◆ **WHAT TO WORK ON**
Pick up the blog post below about conspiracy theories over the 2004 election and write what comes next, starting after its last sentence.

◆ **TEXT SHOWN**
——————

Friday , April 26 2024

Why I Rule, pt 73

I wrote this Monday about budding conspiracy theories regarding the election:

    Unexpected, jarring events — such as Sen. John Kerry’s relatively decisive loss to President Bush in last week’s election — can cause a cognitive dissonance that some seek to explain by denying “apparent” reality rather than coming to terms with the meaning of that reality.

    ….Similar “anomalies” from 2000: perhaps then they are just “anomalies,” just as “Bush’s bulge” had a rather prosaic explanation. Rural Southern Democrats voting for Bush in an election that was set up along value lines of “us” vs. “them”? Sounds like the rural Southern Democrats went with “us,” just as social conservatives across the nation did in overwhelming numbers: those who cited values as their top priority (22%) voted for Bush over Kerry by 80 to 18 percent. And cultural conservatives turned out in greater numbers this time over 2000, for example, 5% higher in Ohio.

Various mainstream media have been picking up the theme and saying remarkably similar things over the last couple of days. The Washington Post weighs in today:

    Even as Sen. John F. Kerry’s campaign is steadfastly refusing to challenge the results of the presidential election, the bloggers and the mortally wounded party loyalists and the spreadsheet-wielding conspiracy theorists are filling the Internet with head-turning allegations. There is the one about more ballots cast than registered voters in the big Ohio county anchored by Cleveland. There are claims that a suspicious number of Florida counties ended up with Bush vote totals that were far larger than the number of registered Republican voters. And then there is the one that might be the most popular of all: the exit polls that showed Kerry winning big weren’t wrong — they were right.

——————

(Images with pose keypoints)
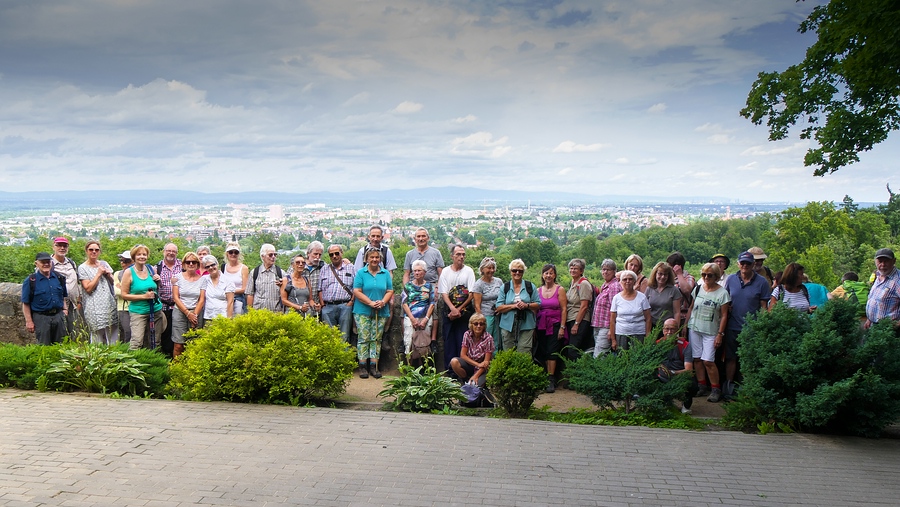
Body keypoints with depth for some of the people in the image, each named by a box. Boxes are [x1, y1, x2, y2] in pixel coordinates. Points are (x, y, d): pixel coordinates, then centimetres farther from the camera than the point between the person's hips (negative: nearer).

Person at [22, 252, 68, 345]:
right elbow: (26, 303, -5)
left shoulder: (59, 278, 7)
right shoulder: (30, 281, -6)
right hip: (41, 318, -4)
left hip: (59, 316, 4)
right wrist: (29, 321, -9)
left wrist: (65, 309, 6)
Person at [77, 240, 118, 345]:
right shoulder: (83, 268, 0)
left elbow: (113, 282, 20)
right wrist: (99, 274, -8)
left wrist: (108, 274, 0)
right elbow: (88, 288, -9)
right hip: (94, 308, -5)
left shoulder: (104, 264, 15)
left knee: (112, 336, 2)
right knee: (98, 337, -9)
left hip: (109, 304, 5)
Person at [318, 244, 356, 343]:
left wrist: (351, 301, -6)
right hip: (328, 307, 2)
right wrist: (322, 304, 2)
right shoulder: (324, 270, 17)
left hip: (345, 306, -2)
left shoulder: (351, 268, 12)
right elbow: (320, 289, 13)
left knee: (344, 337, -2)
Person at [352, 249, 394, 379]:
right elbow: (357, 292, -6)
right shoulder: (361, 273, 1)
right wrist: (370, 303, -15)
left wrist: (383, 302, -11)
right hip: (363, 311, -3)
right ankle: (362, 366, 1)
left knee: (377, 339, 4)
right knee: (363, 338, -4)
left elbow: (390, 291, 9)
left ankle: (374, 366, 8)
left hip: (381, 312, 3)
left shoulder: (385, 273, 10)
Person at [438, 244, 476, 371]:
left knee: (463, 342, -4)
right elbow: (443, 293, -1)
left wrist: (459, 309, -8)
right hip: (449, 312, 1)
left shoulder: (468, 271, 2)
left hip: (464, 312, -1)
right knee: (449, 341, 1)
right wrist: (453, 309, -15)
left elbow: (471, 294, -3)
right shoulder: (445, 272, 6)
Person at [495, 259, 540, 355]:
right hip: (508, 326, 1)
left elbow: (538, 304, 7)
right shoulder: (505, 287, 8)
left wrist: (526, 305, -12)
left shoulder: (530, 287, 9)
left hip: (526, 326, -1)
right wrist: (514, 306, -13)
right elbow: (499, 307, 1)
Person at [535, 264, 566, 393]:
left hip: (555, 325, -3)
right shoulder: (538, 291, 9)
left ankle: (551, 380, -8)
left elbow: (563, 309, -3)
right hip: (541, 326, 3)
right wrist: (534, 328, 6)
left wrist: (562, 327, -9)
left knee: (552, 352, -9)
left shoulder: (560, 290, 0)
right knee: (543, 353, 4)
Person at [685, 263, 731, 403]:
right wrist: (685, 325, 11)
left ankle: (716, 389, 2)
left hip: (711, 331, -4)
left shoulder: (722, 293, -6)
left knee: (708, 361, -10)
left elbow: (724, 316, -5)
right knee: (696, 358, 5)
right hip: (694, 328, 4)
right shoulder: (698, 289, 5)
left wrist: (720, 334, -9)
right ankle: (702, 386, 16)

——————

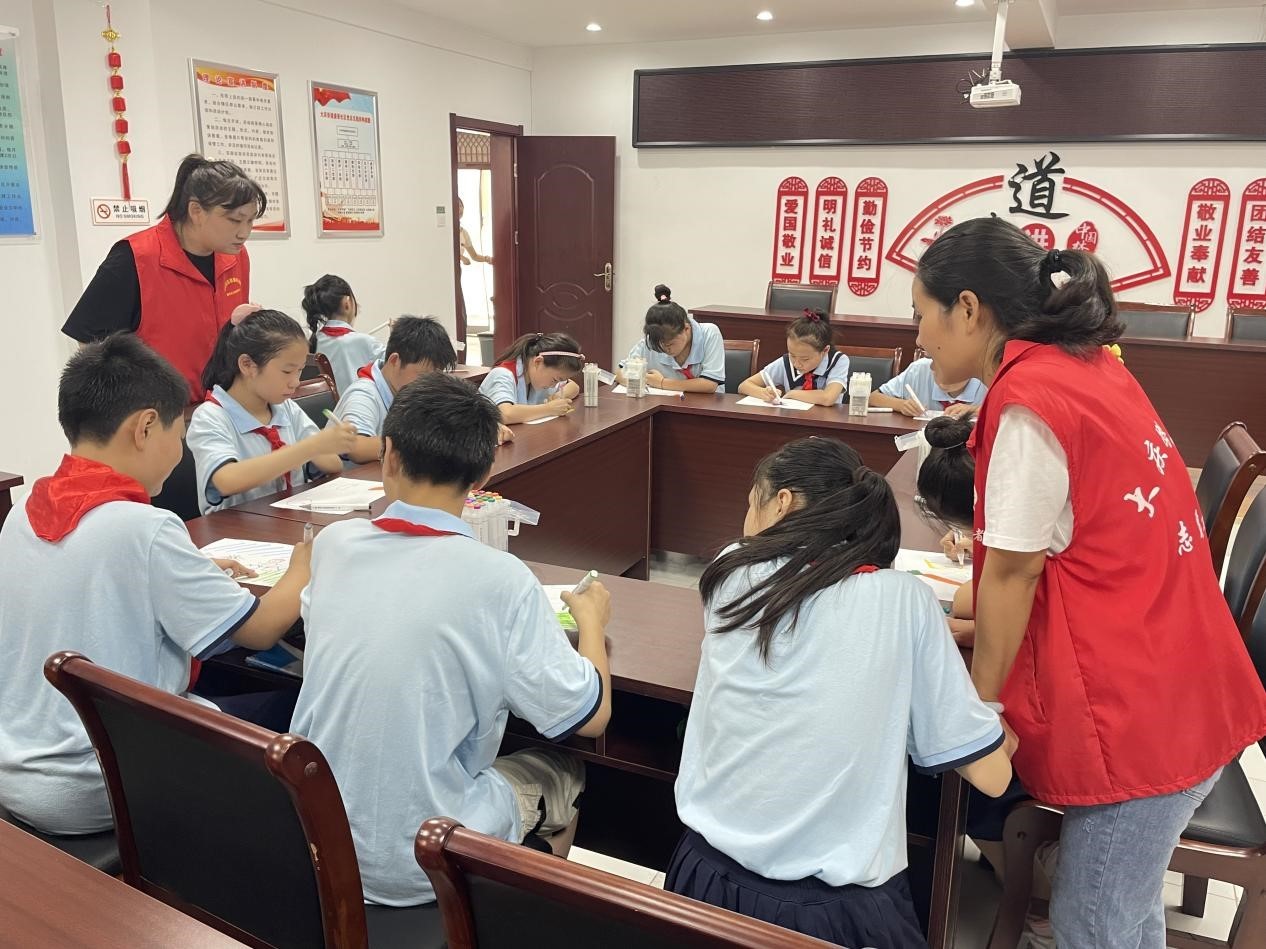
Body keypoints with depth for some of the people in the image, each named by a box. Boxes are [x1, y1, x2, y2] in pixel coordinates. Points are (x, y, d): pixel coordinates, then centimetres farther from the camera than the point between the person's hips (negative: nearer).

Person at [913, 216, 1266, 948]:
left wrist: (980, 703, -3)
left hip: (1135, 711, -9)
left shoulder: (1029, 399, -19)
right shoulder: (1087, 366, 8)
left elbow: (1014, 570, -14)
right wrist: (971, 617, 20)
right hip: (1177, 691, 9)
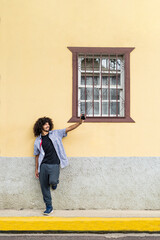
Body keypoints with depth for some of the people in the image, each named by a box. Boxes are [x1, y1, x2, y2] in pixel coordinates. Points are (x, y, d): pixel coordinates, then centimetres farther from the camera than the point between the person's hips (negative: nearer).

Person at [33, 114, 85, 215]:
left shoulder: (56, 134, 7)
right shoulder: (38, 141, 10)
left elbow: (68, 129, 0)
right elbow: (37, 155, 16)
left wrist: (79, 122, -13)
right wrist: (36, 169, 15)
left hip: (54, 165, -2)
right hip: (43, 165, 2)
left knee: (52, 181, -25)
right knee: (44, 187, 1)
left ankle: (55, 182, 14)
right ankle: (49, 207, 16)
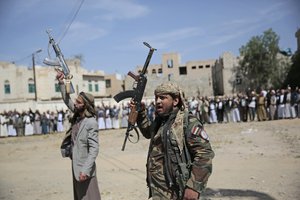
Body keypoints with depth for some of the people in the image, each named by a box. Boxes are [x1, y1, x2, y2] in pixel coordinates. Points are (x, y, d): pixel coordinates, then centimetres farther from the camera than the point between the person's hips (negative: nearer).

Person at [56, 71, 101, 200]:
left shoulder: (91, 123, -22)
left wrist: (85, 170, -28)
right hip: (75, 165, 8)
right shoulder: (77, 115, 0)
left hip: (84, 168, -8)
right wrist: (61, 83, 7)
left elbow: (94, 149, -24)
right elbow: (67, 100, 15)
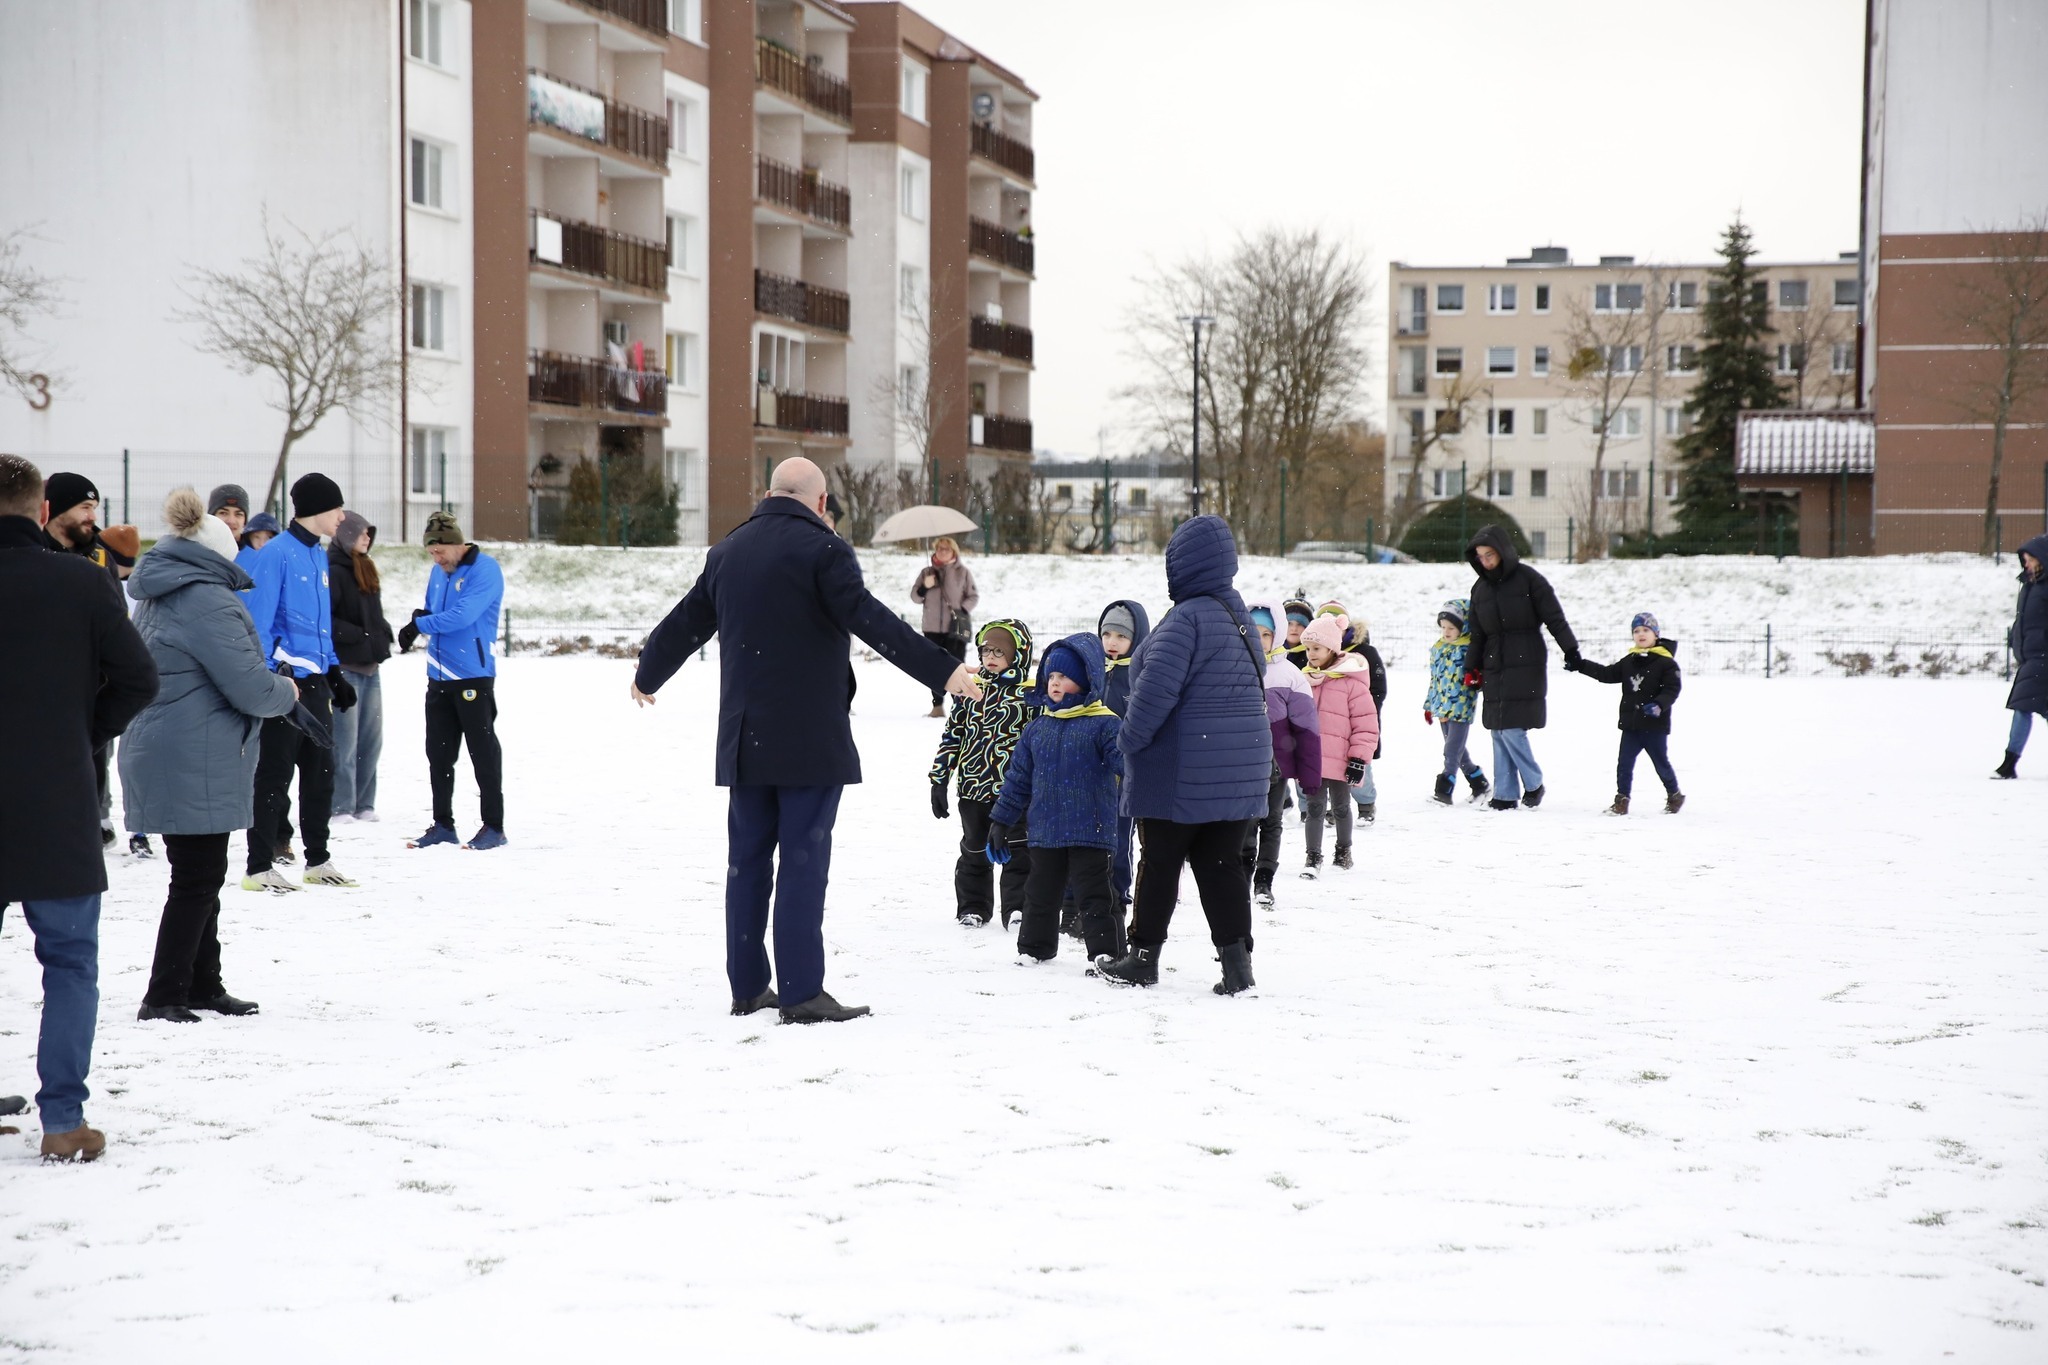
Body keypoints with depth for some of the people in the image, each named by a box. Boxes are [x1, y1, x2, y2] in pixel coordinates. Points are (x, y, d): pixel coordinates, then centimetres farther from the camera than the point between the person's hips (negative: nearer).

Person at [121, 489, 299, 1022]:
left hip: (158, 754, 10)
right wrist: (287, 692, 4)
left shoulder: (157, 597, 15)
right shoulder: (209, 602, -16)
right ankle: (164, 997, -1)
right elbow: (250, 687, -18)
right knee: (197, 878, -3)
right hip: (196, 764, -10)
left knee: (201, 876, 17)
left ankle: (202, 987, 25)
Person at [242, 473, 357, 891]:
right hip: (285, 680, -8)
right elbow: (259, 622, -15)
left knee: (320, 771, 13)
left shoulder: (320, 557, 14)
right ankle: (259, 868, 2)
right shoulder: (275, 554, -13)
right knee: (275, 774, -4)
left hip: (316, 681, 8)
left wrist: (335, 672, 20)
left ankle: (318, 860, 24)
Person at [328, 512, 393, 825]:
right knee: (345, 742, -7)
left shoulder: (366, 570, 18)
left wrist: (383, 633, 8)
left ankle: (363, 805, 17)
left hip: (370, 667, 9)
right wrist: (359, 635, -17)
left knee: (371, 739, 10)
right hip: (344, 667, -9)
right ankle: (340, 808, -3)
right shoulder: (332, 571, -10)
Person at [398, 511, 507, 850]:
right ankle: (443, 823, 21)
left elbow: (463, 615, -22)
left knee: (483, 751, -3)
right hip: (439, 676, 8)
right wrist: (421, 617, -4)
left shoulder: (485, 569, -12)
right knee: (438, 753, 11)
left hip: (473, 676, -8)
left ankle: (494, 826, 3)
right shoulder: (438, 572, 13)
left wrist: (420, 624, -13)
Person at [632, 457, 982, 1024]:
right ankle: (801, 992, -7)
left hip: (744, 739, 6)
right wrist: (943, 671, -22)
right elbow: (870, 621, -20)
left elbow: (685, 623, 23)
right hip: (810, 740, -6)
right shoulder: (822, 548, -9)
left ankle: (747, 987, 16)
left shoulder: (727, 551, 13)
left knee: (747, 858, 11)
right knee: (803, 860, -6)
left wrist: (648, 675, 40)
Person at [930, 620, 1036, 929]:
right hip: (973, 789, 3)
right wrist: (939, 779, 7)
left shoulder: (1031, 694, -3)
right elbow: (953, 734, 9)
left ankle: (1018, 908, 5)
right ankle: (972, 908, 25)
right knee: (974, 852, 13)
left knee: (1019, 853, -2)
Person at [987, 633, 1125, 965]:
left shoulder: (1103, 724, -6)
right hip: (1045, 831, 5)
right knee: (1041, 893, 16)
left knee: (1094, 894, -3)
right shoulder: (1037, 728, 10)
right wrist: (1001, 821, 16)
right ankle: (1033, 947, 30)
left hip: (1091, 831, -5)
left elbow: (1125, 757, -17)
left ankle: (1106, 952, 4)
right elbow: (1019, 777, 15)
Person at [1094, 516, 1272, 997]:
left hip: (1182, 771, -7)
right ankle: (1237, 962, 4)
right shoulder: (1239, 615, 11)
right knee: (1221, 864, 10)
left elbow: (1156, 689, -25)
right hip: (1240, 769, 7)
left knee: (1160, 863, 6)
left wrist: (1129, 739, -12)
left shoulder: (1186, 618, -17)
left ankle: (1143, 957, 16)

——————

◆ **ANSWER TO THE EXERCISE**
    ….Ultimately, none of the most popular theories holds up to close scrutiny. And the people who most stand to benefit from the conspiracy theories — the Kerry campaign and the Democratic National Committee — are not biting.

    ….The Ohio vote-fraud theory appears to stem from the curious ways of the Cuyahoga County Board of Elections. During even-numbered years the county’s canvassing board posts vote totals that include the results from outside the county from congressional districts that spill over Cuyahoga’s borders. The quirk made it look as if the county had 90,000 more votes than voters.

    ….The Florida case is more nuanced than the Ohio voting battle. Numerous bloggers have noted that President Bush’s vote totals in 47 Florida counties were larger — in some cases much larger — than the number of registered Republican voters in the same counties. A widely distributed piece on Consortiumnews.com said the results “are so statistically stunning that they border on the unbelievable.”

    …the central premise — that there is something suspicious about Bush getting more votes than the number of registered Republicans in rural counties, which use paper ballots — may not be suspicious at all.

    It is does not account for thousands of independents or for voters who do not list party affiliation. It is also common for Florida Democrats, particularly the “Dixiecrats” in the northern reaches of the state and the Panhandle, to vote for Republicans, a pattern that is repeated in much of the Deep South.

    ….The theories on exit polls are even more slippery. Because the early exit polls that were leaked and caused so much excitement among Democrats are not publicly distributed, the criticisms have not been based on statistics. Instead there are comments such as those from Zvi Drezner, a professor at the California State University at Fullerton business and economics school, who wrote that “the exit polls did not ‘lie’ ” and described “a gut feeling that the machines did not report the correct count.”

    Many voting experts say the theory that the exit polls were correct is deeply flawed because the polls oversampled women. MIT political scientist Charles Stewart III also has said focusing solely on the early polls favoring Kerry in Ohio and Florida is the wrong approach because exit polls in some Democratic-leaning states tilted toward Bush, evening out the national picture.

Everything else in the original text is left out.